Bien qu’écrit en 2010, le premier roman (ILMORAN) n’est en réalité arrivé sur le marché qu’en février 2013. En quelques 20 mois, j’ai donc essentiellement développé les moyens évoqués ci-dessus, en particulier une présence accrue sur les réseaux sociaux. La récente intervention du diffuseur OLF va également faire évoluer les choses, dans le bon sens j’espère. L’avenir sera probablement de trouver un diffuseur sur sol français. Aujourd’hui, je ne tente plus de « forcer » les portes de l’édition traditionnelle, qui sont notoirement verrouillées. Je préfère mettre mon énergie dans le réseau que j’ai créé petit à petit, qui me garantit une indépendance complète, aucune pression, aucune censure, aucune contrainte commerciale et, surtout, la conservation de tous les droits (notamment d’auteur) sur mes romans.

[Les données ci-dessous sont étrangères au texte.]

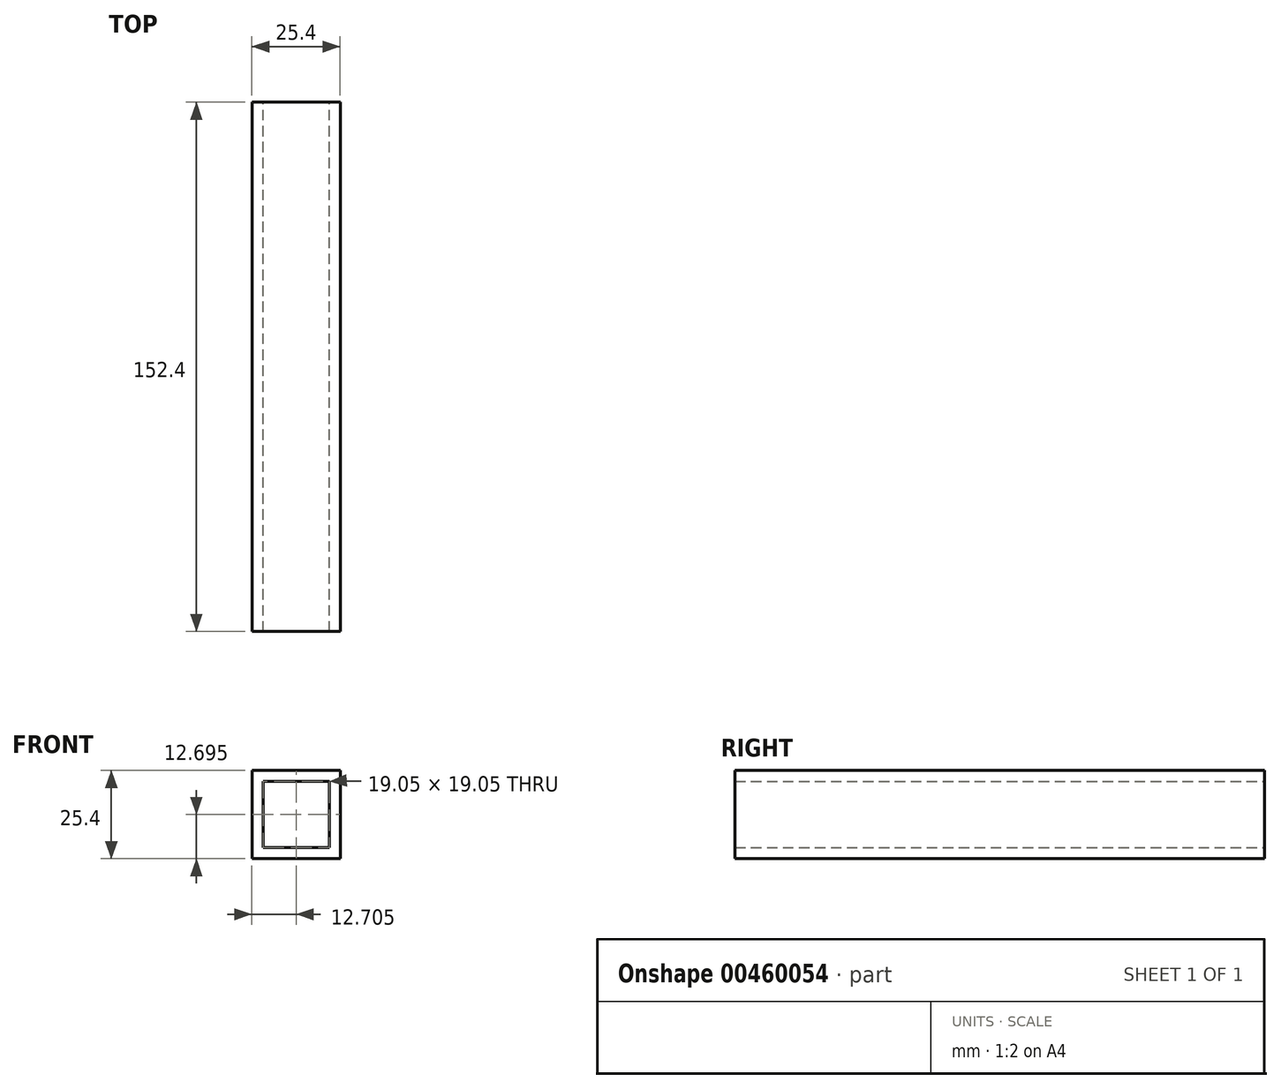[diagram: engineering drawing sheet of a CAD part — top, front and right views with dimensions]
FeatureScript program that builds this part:
annotation { "Feature Type Name" : "Feature", "Feature Type Description" : "" }
export const myFeature = defineFeature(function(context is Context, id is Id, definition is map)
    precondition{}
    {
        {
            var Q0;
            Q0=qCreatedBy(makeId("Front.planeOp"),FACE);
            var sketch = newSketch(context, id + "F0", { "sketchPlane" : qUnion([Q0])});
            skLineSegment(sketch, "E0.bottom", {"start": v(-22.23, 22.23) * mm, "end": v(3.17, 22.23) * mm});
            skLineSegment(sketch, "E0.top", {"start": v(-22.23, -3.18) * mm, "end": v(3.18, -3.18) * mm});
            skLineSegment(sketch, "E0.left", {"start": v(-22.23, 22.23) * mm, "end": v(-22.23, -3.18) * mm});
            skLineSegment(sketch, "E0.right", {"start": v(3.17, 22.23) * mm, "end": v(3.18, -3.18) * mm});
            skLineSegment(sketch, "E1.bottom", {"start": v(-19.05, 19.05) * mm, "end": v(0, 19.05) * mm});
            skLineSegment(sketch, "E1.top", {"start": v(-19.05, 0) * mm, "end": v(0, 0) * mm});
            skLineSegment(sketch, "E1.left", {"start": v(-19.05, 19.05) * mm, "end": v(-19.05, 0) * mm});
            skLineSegment(sketch, "E1.right", {"start": v(0, 19.05) * mm, "end": v(0, 0) * mm});
            skSolve(sketch);
        }
        {
            var Q0;
            Q0=qSketchRegion(id+"F0",true);
            extrude(context, id + "F1", {"entities" : qUnion([Q0]), "depth" : 152.4 * mm});
        }
    });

4-      Quel est aujourd’hui votre principal canal de distribution ?

S’agissant des livres imprimés, les canaux usuels de la distribution : Payot (plus grande chaîne de librairies en Suisse romande), les autres librairies indépendantes intéressées à vendre mes livres, les grandes surfaces commerciales en Suisse romande (Migros, Coop, Manor, Fnac, etc.) et les kiosques (principalement la grande chaîne Naville, qui écoule de très nombreux polars en format poche). Il demeure également, mais dans une moindre mesure, les commandes Internet sur le site TheBookEdition.com. Côté e-books, plusieurs plates-formes sont utilisées, dont notamment Amazon (version Kindle), le site précité TBE et la plate-forme du diffuseur suisse susmentionné (qui sert en réalité de plate-forme à toutes les librairies et grandes surfaces commerciales désirant commercialiser des e-books).

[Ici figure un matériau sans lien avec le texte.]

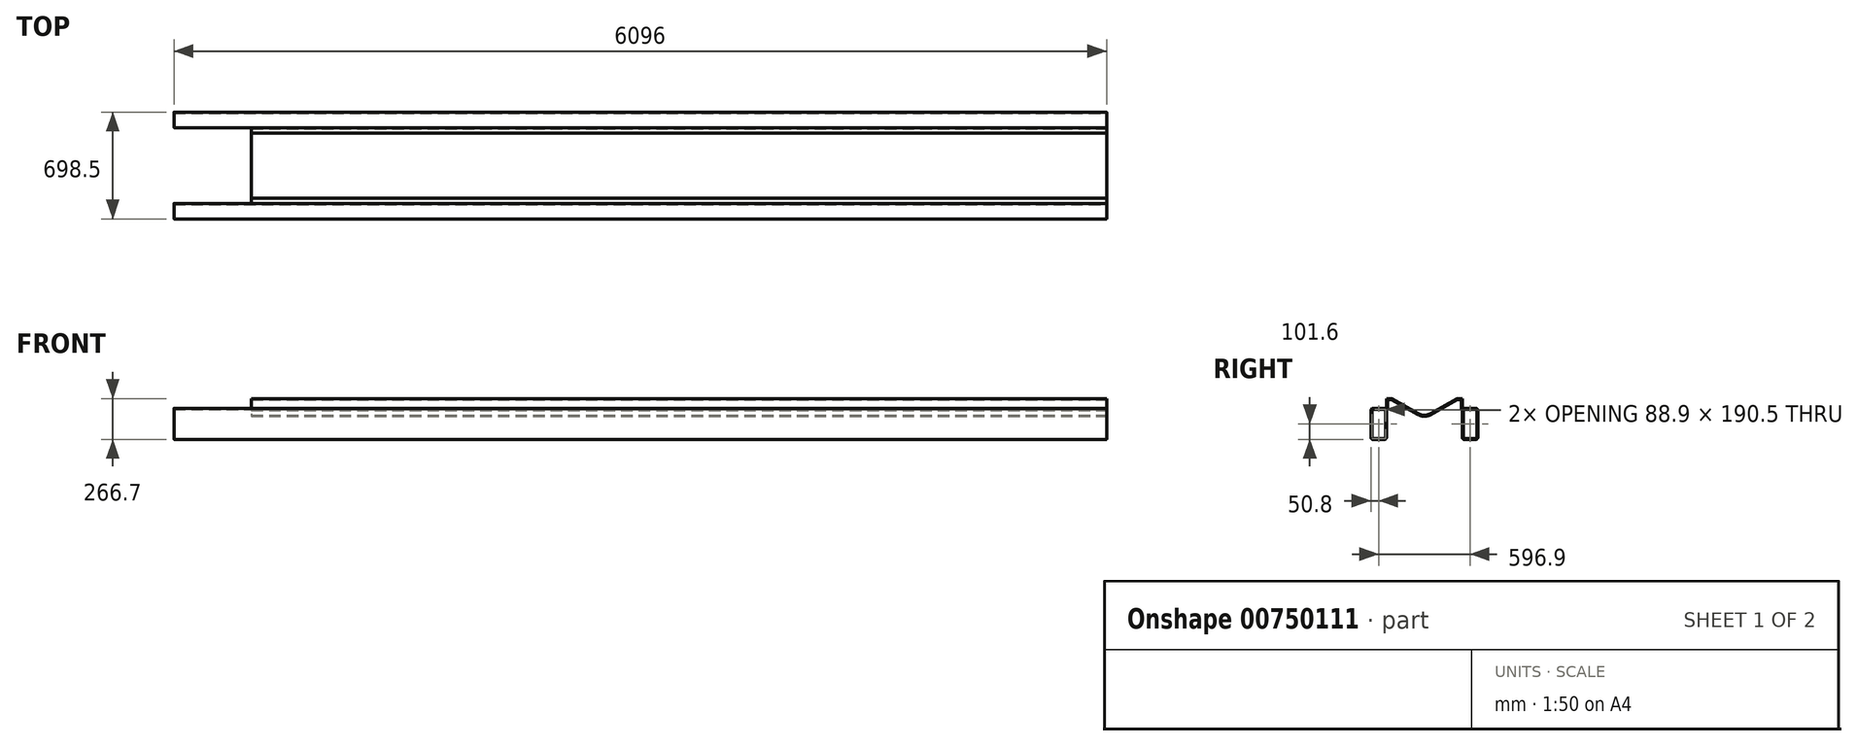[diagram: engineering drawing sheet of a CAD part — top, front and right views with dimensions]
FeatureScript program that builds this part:
annotation { "Feature Type Name" : "Feature", "Feature Type Description" : "" }
export const myFeature = defineFeature(function(context is Context, id is Id, definition is map)
    precondition{}
    {
        {
            var Q0;
            Q0=qCreatedBy(makeId("Right.planeOp"),FACE);
            var sketch = newSketch(context, id + "F0", { "sketchPlane" : qUnion([Q0])});
            skPoint(sketch, "E0", {"position": v(0, 0) * mm});
            skLineSegment(sketch, "E1", {"start": v(0, 228.65) * mm, "end": v(0, -305.7) * mm, "construction": true});
            skLineSegment(sketch, "E2.bottom", {"start": v(-336.55, 57.15) * mm, "end": v(-260.35, 57.15) * mm});
            skLineSegment(sketch, "E2.top", {"start": v(-336.55, -146.05) * mm, "end": v(-260.35, -146.05) * mm});
            skLineSegment(sketch, "E2.left", {"start": v(-349.25, 44.45) * mm, "end": v(-349.25, -133.35) * mm});
            skLineSegment(sketch, "E2.right", {"start": v(-247.65, 44.45) * mm, "end": v(-247.65, -133.35) * mm});
            skPoint(sketch, "E3.visualSharp", {"position": v(-247.65, 57.15) * mm});
            skArc(sketch, "E3.filletArc", {"start": v(-247.65, 44.45) * mm, "mid": v(-251.37, 53.43) * mm, "end": v(-260.35, 57.15) * mm});
            skPoint(sketch, "E4.visualSharp", {"position": v(-349.25, -146.05) * mm});
            skArc(sketch, "E4.filletArc", {"start": v(-349.25, -133.35) * mm, "mid": v(-345.53, -142.33) * mm, "end": v(-336.55, -146.05) * mm});
            skPoint(sketch, "E5.visualSharp", {"position": v(-247.65, -146.05) * mm});
            skArc(sketch, "E5.filletArc", {"start": v(-260.35, -146.05) * mm, "mid": v(-251.37, -142.33) * mm, "end": v(-247.65, -133.35) * mm});
            skPoint(sketch, "E6.visualSharp", {"position": v(-349.25, 57.15) * mm});
            skArc(sketch, "E6.filletArc", {"start": v(-336.55, 57.15) * mm, "mid": v(-345.53, 53.43) * mm, "end": v(-349.25, 44.45) * mm});
            skLineSegment(sketch, "E7.MirrorCS", {"start": v(247.65, 44.45) * mm, "end": v(247.65, -133.35) * mm});
            skArc(sketch, "E8.MirrorCS", {"start": v(247.65, 44.45) * mm, "mid": v(251.37, 53.43) * mm, "end": v(260.35, 57.15) * mm});
            skLineSegment(sketch, "E9.MirrorCS", {"start": v(336.55, 57.15) * mm, "end": v(260.35, 57.15) * mm});
            skArc(sketch, "E10.MirrorCS", {"start": v(336.55, 57.15) * mm, "mid": v(345.53, 53.43) * mm, "end": v(349.25, 44.45) * mm});
            skLineSegment(sketch, "E11.MirrorCS", {"start": v(349.25, 44.45) * mm, "end": v(349.25, -133.35) * mm});
            skArc(sketch, "E12.MirrorCS", {"start": v(349.25, -133.35) * mm, "mid": v(345.53, -142.33) * mm, "end": v(336.55, -146.05) * mm});
            skLineSegment(sketch, "E13.MirrorCS", {"start": v(336.55, -146.05) * mm, "end": v(260.35, -146.05) * mm});
            skPoint(sketch, "E14.MirrorP", {"position": v(247.65, -146.05) * mm});
            skArc(sketch, "E15.MirrorCS", {"start": v(260.35, -146.05) * mm, "mid": v(251.37, -142.33) * mm, "end": v(247.65, -133.35) * mm});
            skPoint(sketch, "E16.MirrorP", {"position": v(247.65, 57.15) * mm});
            skLineSegment(sketch, "E17", {"start": v(-213.12, 120.65) * mm, "end": v(-37.54, 21.25) * mm});
            skLineSegment(sketch, "E18.MirrorCS", {"start": v(213.12, 120.65) * mm, "end": v(37.54, 21.25) * mm});
            skLineSegment(sketch, "E19", {"start": v(-364.25, 120.65) * mm, "end": v(0, 120.65) * mm, "construction": true});
            skCircle(sketch, "E20", {"center": v(0, 218.9) * mm, "radius": 190.5 * mm, "construction": true});
            skArc(sketch, "E21.filletArc", {"start": v(-37.54, 21.25) * mm, "mid": v(0, 11.36) * mm, "end": v(37.54, 21.25) * mm});
            skCircle(sketch, "E22", {"center": v(0, 116.75) * mm, "radius": 101.6 * mm, "construction": true});
            skCircle(sketch, "E23", {"center": v(0, 61.3) * mm, "radius": 50.8 * mm, "construction": true});
            skArc(sketch, "E24.0", {"start": v(-336.55, 50.8) * mm, "mid": v(-341.04, 48.94) * mm, "end": v(-342.9, 44.45) * mm});
            skLineSegment(sketch, "E24.1", {"start": v(-342.9, 44.45) * mm, "end": v(-342.9, -133.35) * mm});
            skLineSegment(sketch, "E24.2", {"start": v(-336.55, 50.8) * mm, "end": v(-260.35, 50.8) * mm});
            skArc(sketch, "E24.3", {"start": v(-342.9, -133.35) * mm, "mid": v(-341.04, -137.84) * mm, "end": v(-336.55, -139.7) * mm});
            skArc(sketch, "E24.4", {"start": v(-254, 44.45) * mm, "mid": v(-255.86, 48.94) * mm, "end": v(-260.35, 50.8) * mm});
            skLineSegment(sketch, "E24.5", {"start": v(-254, 44.45) * mm, "end": v(-254, -133.35) * mm});
            skArc(sketch, "E24.6", {"start": v(-260.35, -139.7) * mm, "mid": v(-255.86, -137.84) * mm, "end": v(-254, -133.35) * mm});
            skLineSegment(sketch, "E24.7", {"start": v(-336.55, -139.7) * mm, "end": v(-260.35, -139.7) * mm});
            skArc(sketch, "E25.0", {"start": v(336.55, 50.8) * mm, "mid": v(341.04, 48.94) * mm, "end": v(342.9, 44.45) * mm});
            skLineSegment(sketch, "E25.1", {"start": v(342.9, 44.45) * mm, "end": v(342.9, -133.35) * mm});
            skLineSegment(sketch, "E25.2", {"start": v(336.55, 50.8) * mm, "end": v(260.35, 50.8) * mm});
            skArc(sketch, "E25.3", {"start": v(342.9, -133.35) * mm, "mid": v(341.04, -137.84) * mm, "end": v(336.55, -139.7) * mm});
            skArc(sketch, "E25.4", {"start": v(254, 44.45) * mm, "mid": v(255.86, 48.94) * mm, "end": v(260.35, 50.8) * mm});
            skLineSegment(sketch, "E25.5", {"start": v(254, 44.45) * mm, "end": v(254, -133.35) * mm});
            skArc(sketch, "E25.6", {"start": v(260.35, -139.7) * mm, "mid": v(255.86, -137.84) * mm, "end": v(254, -133.35) * mm});
            skLineSegment(sketch, "E25.7", {"start": v(336.55, -139.7) * mm, "end": v(260.35, -139.7) * mm});
            skLineSegment(sketch, "E26", {"start": v(-278.75, 57.15) * mm, "end": v(-269.35, 57.15) * mm});
            skLineSegment(sketch, "E27", {"start": v(-278.75, 57.15) * mm, "end": v(-268.14, 57.15) * mm});
            skLineSegment(sketch, "E28", {"start": v(-213.12, 120.65) * mm, "end": v(-247.65, 120.65) * mm});
            skLineSegment(sketch, "E29", {"start": v(-247.65, 120.65) * mm, "end": v(-247.65, 44.45) * mm});
            skLineSegment(sketch, "E30.MirrorCS", {"start": v(247.65, 120.65) * mm, "end": v(247.65, 44.45) * mm});
            skLineSegment(sketch, "E31", {"start": v(213.12, 120.65) * mm, "end": v(247.65, 120.65) * mm});
            skLineSegment(sketch, "E32.0", {"start": v(241.3, 114.3) * mm, "end": v(241.3, 44.45) * mm});
            skLineSegment(sketch, "E32.1", {"start": v(-216.25, 115.12) * mm, "end": v(-40.67, 15.73) * mm});
            skArc(sketch, "E32.2", {"start": v(-40.67, 15.73) * mm, "mid": v(0, 5.01) * mm, "end": v(40.67, 15.73) * mm});
            skLineSegment(sketch, "E32.3", {"start": v(214.8, 114.3) * mm, "end": v(40.67, 15.73) * mm});
            skLineSegment(sketch, "E32.4", {"start": v(214.8, 114.3) * mm, "end": v(241.3, 114.3) * mm});
            skLineSegment(sketch, "E33.MirrorCS", {"start": v(-241.3, 114.3) * mm, "end": v(-241.3, 44.45) * mm});
            skLineSegment(sketch, "E34.MirrorCS", {"start": v(-214.8, 114.3) * mm, "end": v(-241.3, 114.3) * mm});
            skLineSegment(sketch, "E35", {"start": v(-241.3, 44.45) * mm, "end": v(-247.65, 44.45) * mm});
            skLineSegment(sketch, "E36", {"start": v(241.3, 44.45) * mm, "end": v(247.65, 44.45) * mm});
            skSolve(sketch);
        }
        {
            var Q0;
            Q0=makeQuery(id+"F0.imprint","IMPRINT",FACE,{"disambiguationData":[TD([[makeQuery(id+"F0.imprint","IMPRINT",EDGE,{"derivedFrom":sQuery(id+"F0.wireOp",EDGE,"E2.top")}),1.0]])]});
            var Q1;
            Q1=makeQuery(id+"F0.imprint","IMPRINT",FACE,{"disambiguationData":[TD([[makeQuery(id+"F0.imprint","IMPRINT",EDGE,{"derivedFrom":sQuery(id+"F0.wireOp",EDGE,"E7.MirrorCS")}),1.0]])]});
            extrude(context, id + "F1", {"entities" : qUnion([Q0, Q1]), "oppositeDirection" : true, "depth" : 6096 * mm, "offsetDistance" : 25.4 * mm});
        }
        {
            var Q0;
            Q0=makeQuery(id+"F0.imprint","IMPRINT",FACE,{"disambiguationData":[TD([[makeQuery(id+"F0.imprint","IMPRINT",EDGE,{"derivedFrom":sQuery(id+"F0.wireOp",EDGE,"E17")}),-1.0]])]});
            var Q1;
            {var subQ4=sQuery(id+"F0.wireOp",EDGE,"40Ta9XpO-4Bih-OJ3X-wqKm-lZXZA3K83W1n");Q1=makeQuery(id+"F0.imprint","IMPRINT",FACE,{"disambiguationData":[TD([[makeQuery(id+"F0.imprint","IMPRINT",EDGE,{"derivedFrom":subQ4}),1.0]])]});}
            var Q2;
            {var subQ0=sQuery(id+"F0.wireOp",EDGE,"hLX8c9pQ-herN-AtC7-Xv8B-rJKkOfKo46Fv");Q2=makeQuery(id+"F0.imprint","IMPRINT",FACE,{"disambiguationData":[TD([[makeQuery(id+"F0.imprint","IMPRINT",EDGE,{"derivedFrom":subQ0}),-1.0]])]});}
            extrude(context, id + "F2", {"entities" : qUnion([Q0, Q1, Q2]), "oppositeDirection" : true, "depth" : 5588 * mm, "offsetDistance" : 25.4 * mm});
        }
    });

5-      Combien de romans avez-vous vendus à ce jour, et à quoi attribuez-vous votre succès croissant?

A ce jour, environ 10’000 exemplaires ont été écoulés, en très large majorité sur le marché suisse romand, via les différents canaux précités, imprimés et e-books confondus. L’ouverture espérée du marché français changerait assurément la donne. L’avenir le dira.

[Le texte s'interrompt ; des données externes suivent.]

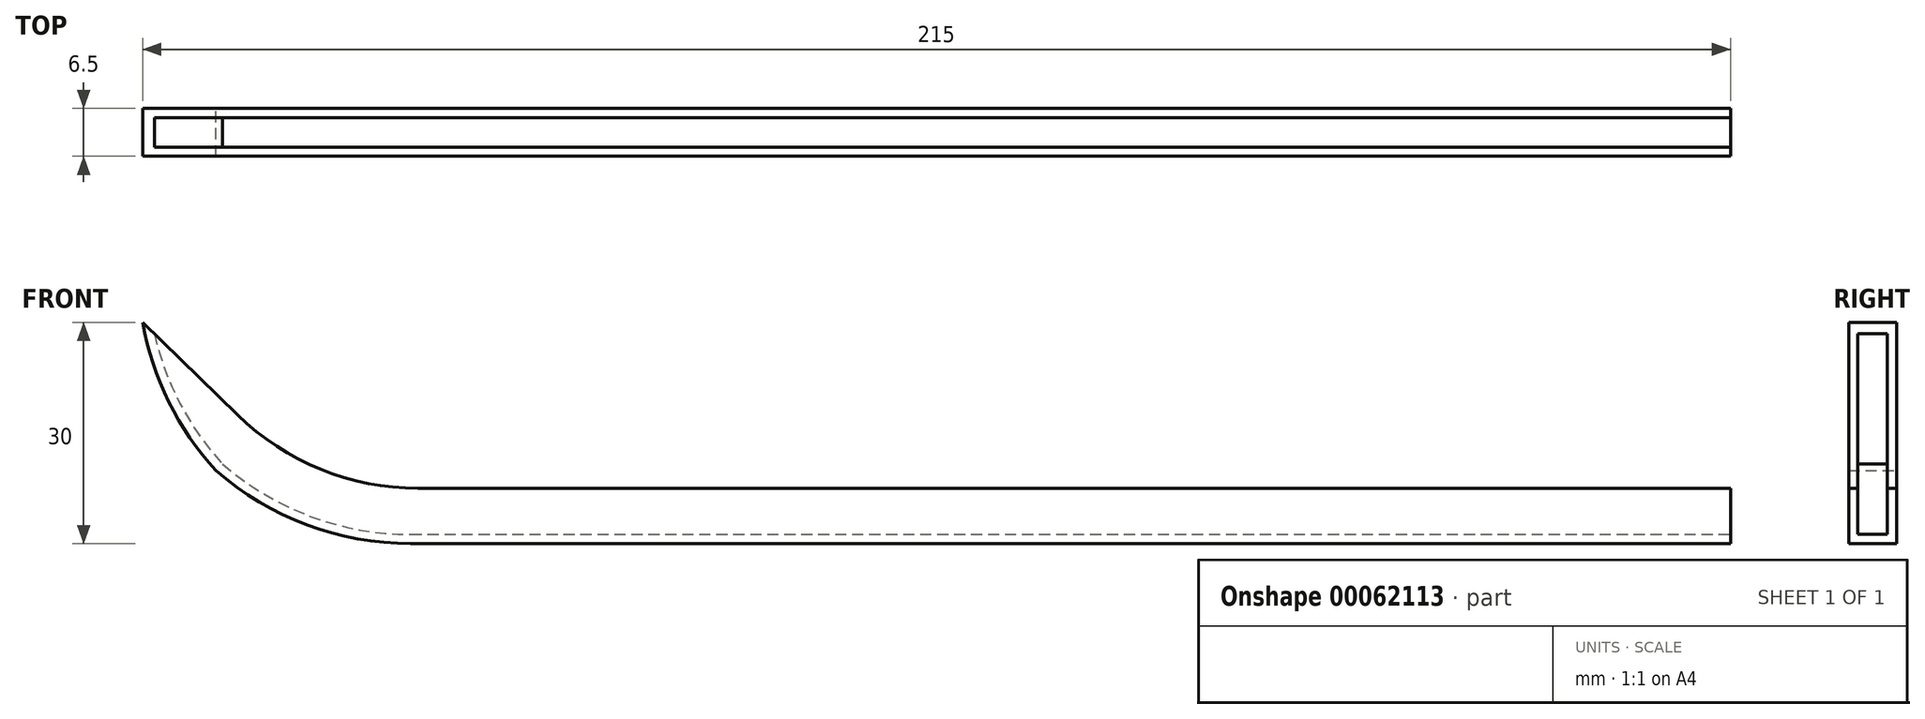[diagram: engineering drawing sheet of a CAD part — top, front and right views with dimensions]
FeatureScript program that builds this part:
annotation { "Feature Type Name" : "Feature", "Feature Type Description" : "" }
export const myFeature = defineFeature(function(context is Context, id is Id, definition is map)
    precondition{}
    {
        {
            assignVariable(context, id + "F0", {"name" : "WallThickness", "anyValue" : 1.25});
        }
        {
            assignVariable(context, id + "F1", {"name" : "Width", "anyValue" : 6.5});
        }
        {
            var Q0;
            Q0=qCreatedBy(makeId("Front.planeOp"),FACE);
            var sketch = newSketch(context, id + "F2", { "sketchPlane" : qUnion([Q0])});
            skLineSegment(sketch, "E0", {"start": v(20, 0) * mm, "end": v(215, 0) * mm});
            skLineSegment(sketch, "E1", {"start": v(215, 0) * mm, "end": v(215, 7.5) * mm});
            skLineSegment(sketch, "E2", {"start": v(215, 7.5) * mm, "end": v(23.05, 7.5) * mm});
            skLineSegment(sketch, "E3", {"start": v(23.05, 7.5) * mm, "end": v(0, 30) * mm});
            skLineSegment(sketch, "E4", {"start": v(0, 30) * mm, "end": v(0, 19.52) * mm});
            skLineSegment(sketch, "E5", {"start": v(0, 19.52) * mm, "end": v(20, 0) * mm});
            skPoint(sketch, "E6.orphan", {"position": v(0, 0) * mm});
            skSolve(sketch);
        }
        {
            var Q0;
            Q0=makeQuery(id+"F2.imprint","IMPRINT",FACE,{"disambiguationData":[TD([[makeQuery(id+"F2.imprint","IMPRINT",EDGE,{"derivedFrom":sQuery(id+"F2.wireOp",EDGE,"E0")}),1.0]])]});
            extrude(context, id + "F3", {"entities" : qUnion([Q0]), "depth" : (getVariable(context, 'Width')) * mm});
        }
        {
            var Q0;
            Q0=makeQuery(id+"F3.opExtrude","SWEPT_EDGE",EDGE,{"disambiguationData":[OSD([sQuery(id+"F2.wireOp",EDGE,"E0"),sQuery(id+"F2.wireOp",EDGE,"E5")])]});
            var Q1;
            Q1=makeQuery(id+"F3.opExtrude","SWEPT_EDGE",EDGE,{"disambiguationData":[OSD([sQuery(id+"F2.wireOp",EDGE,"E4"),sQuery(id+"F2.wireOp",EDGE,"E5")])]});
            fillet(context, id + "F4", {"entities" : qUnion([Q0, Q1]), "radius" : 40 * mm, "tangentPropagation" : true, "allowEdgeOverflow" : false});
        }
        {
            var Q0;
            Q0=makeQuery(id+"F3.opExtrude","SWEPT_EDGE",EDGE,{"disambiguationData":[OSD([sQuery(id+"F2.wireOp",EDGE,"E2"),sQuery(id+"F2.wireOp",EDGE,"E3")])]});
            fillet(context, id + "F5", {"entities" : qUnion([Q0]), "radius" : 35 * mm, "tangentPropagation" : true, "allowEdgeOverflow" : false});
        }
        {
            var Q0;
            Q0=makeQuery(id+"F3.opExtrude","SWEPT_FACE",FACE,{"disambiguationData":[OSD([sQuery(id+"F2.wireOp",EDGE,"E3")])]});
            var Q1;
            Q1=makeQuery(id+"F5.opFillet","BLEND_FACE",FACE,{"disambiguationData":[OSD([sQuery(id+"F2.wireOp",EDGE,"E2"),sQuery(id+"F2.wireOp",EDGE,"E3")])]});
            var Q2;
            Q2=makeQuery(id+"F3.opExtrude","SWEPT_FACE",FACE,{"disambiguationData":[OSD([sQuery(id+"F2.wireOp",EDGE,"E2")])]});
            var Q3;
            Q3=makeQuery(id+"F3.opExtrude","SWEPT_FACE",FACE,{"disambiguationData":[OSD([sQuery(id+"F2.wireOp",EDGE,"E1")])]});
            shell(context, id + "F6", {"entities" : qUnion([Q0, Q1, Q2, Q3]), "thickness" : (getVariable(context, 'WallThickness')) * mm});
        }
    });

Le succès initial – il ne faut pas s’en cacher – est essentiellement dû à mon poste de Procureur de la République, déjà médiatisé à la base dans ma région et l’ensemble de la Suisse romande. Ce poste exposé publiquement m’a assurément donné un avantage au départ sur d’autres auteurs auto-publiés et m’a permis – cerise sur le gâteau – de battre des best-sellers dans certaines régions. Au départ, les gens ont certainement voulu lire ce qu’un Procureur pouvait écrire comme polar / thriller, avec la part de réalisme que cela peut supposer. Ensuite, de nombreux lecteurs se sont détachés de cette première image, en constatant que mon but n’était pas faire du « scientifique » (même si la part de réalisme est très importante pour donner du crédit à des scènes imaginaires), mais pour qu’ils passent tout simplement un bon moment, sans prise de tête philosophico-littéraire, avec un cocktail au bord d’une plage de sable blanc. C’est là que le bouche à oreilles a commencé, avec son effet boule de neige, dépassant petit à petit les frontières de ma région et même de la Suisse romande, pour déborder (pour l’heure certes modestement) en France. Les messages de soutien et d’encouragement à continuer affluent, avec en point d’orgueil, certaines personnes avouant avoir repris goût à la lecture grâce à mes romans après plus de vingt ans sans toucher un livre… Effet géographique ? Pas seulement, puisque ce genre de message arrive même de parfaits inconnus en France.

Et pour finir, un petit teaser au sujet de votre dernier roman, EMORATA, qui sort le 20 octobre prochain ?

 Un policier suisse est retrouvé à l’aube, assassiné et horriblement mutilé sur une plage du Sud de la France. Y était-il en vacances ? Enquêtait-il sans commission rogatoire internationale, en violation de la souveraineté territoriale française ? Policiers suisses et français vont travailler main dans la main pour découvrir ce qui relie la découverte d’un doigt dans un tas de neige de la métropole horlogère suisse de La Chaux-de-Fonds au cadavre d’une petite gitane retrouvé dans les salins d’Aigues-Mortes en Camargue. De part et d’autre, personne n’en sortira indemne.